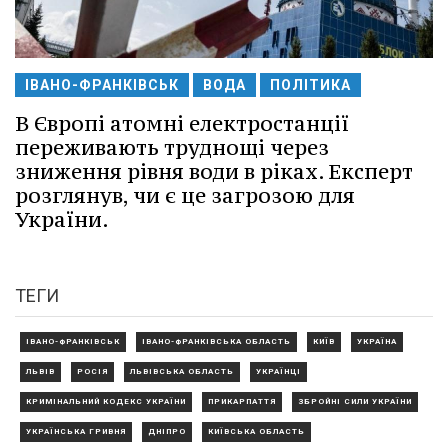
ІВАНО-ФРАНКІВСЬК
ВОДА
ПОЛІТИКА
В Європі атомні електростанції
переживають труднощі через
зниження рівня води в ріках. Експерт
розглянув, чи є це загрозою для
України.
ТЕГИ
ІВАНО-ФРАНКІВСЬК
ІВАНО-ФРАНКІВСЬКА ОБЛАСТЬ
КИЇВ
УКРАЇНА
ЛЬВІВ
РОСІЯ
ЛЬВІВСЬКА ОБЛАСТЬ
УКРАЇНЦІ
КРИМІНАЛЬНИЙ КОДЕКС УКРАЇНИ
ПРИКАРПАТТЯ
ЗБРОЙНІ СИЛИ УКРАЇНИ
УКРАЇНСЬКА ГРИВНЯ
ДНІПРО
КИЇВСЬКА ОБЛАСТЬ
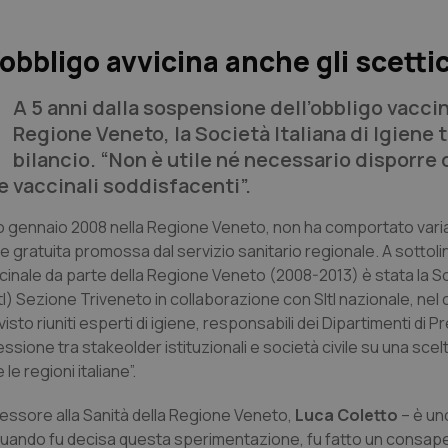
’obbligo avvicina anche gli scettic
A 5 anni dalla sospensione dell’obbligo vaccin
Regione Veneto, la Società Italiana di Igiene 
bilancio. “Non è utile né necessario disporre 
 vaccinali soddisfacenti”.
mo gennaio 2008 nella Regione Veneto, non ha comportato vari
 e gratuita promossa dal servizio sanitario regionale. A sottolin
accinale da parte della Regione Veneto (2008-2013) è stata la S
ItI) Sezione Triveneto in collaborazione con SItI nazionale, nel 
o riuniti esperti di igiene, responsabili dei Dipartimenti di P
flessione tra stakeolder istituzionali e società civile su una scel
e regioni italiane”.
sessore alla Sanità della Regione Veneto,
Luca Coletto
– è uno
re. Quando fu decisa questa sperimentazione, fu fatto un consap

**TASK OBJECTIVE:**
Print the records above exactly as they stand, but leave out the pictures.

**REPLY TO THE TASK:**
ІВАНО-ФРАНКІВСЬК
ВОДА
ПОЛІТИКА
В Європі атомні електростанції
переживають труднощі через
зниження рівня води в ріках. Експерт
розглянув, чи є це загрозою для
України.
ТЕГИ
ІВАНО-ФРАНКІВСЬК
ІВАНО-ФРАНКІВСЬКА ОБЛАСТЬ
КИЇВ
УКРАЇНА
ЛЬВІВ
РОСІЯ
ЛЬВІВСЬКА ОБЛАСТЬ
УКРАЇНЦІ
КРИМІНАЛЬНИЙ КОДЕКС УКРАЇНИ
ПРИКАРПАТТЯ
ЗБРОЙНІ СИЛИ УКРАЇНИ
УКРАЇНСЬКА ГРИВНЯ
ДНІПРО
КИЇВСЬКА ОБЛАСТЬ
’obbligo avvicina anche gli scettic
A 5 anni dalla sospensione dell’obbligo vaccin
Regione Veneto, la Società Italiana di Igiene 
bilancio. “Non è utile né necessario disporre 
 vaccinali soddisfacenti”.
mo gennaio 2008 nella Regione Veneto, non ha comportato vari
 e gratuita promossa dal servizio sanitario regionale. A sottolin
accinale da parte della Regione Veneto (2008-2013) è stata la S
ItI) Sezione Triveneto in collaborazione con SItI nazionale, nel 
o riuniti esperti di igiene, responsabili dei Dipartimenti di P
flessione tra stakeolder istituzionali e società civile su una scel
e regioni italiane”.
sessore alla Sanità della Regione Veneto,
Luca Coletto
– è uno
re. Quando fu decisa questa sperimentazione, fu fatto un consap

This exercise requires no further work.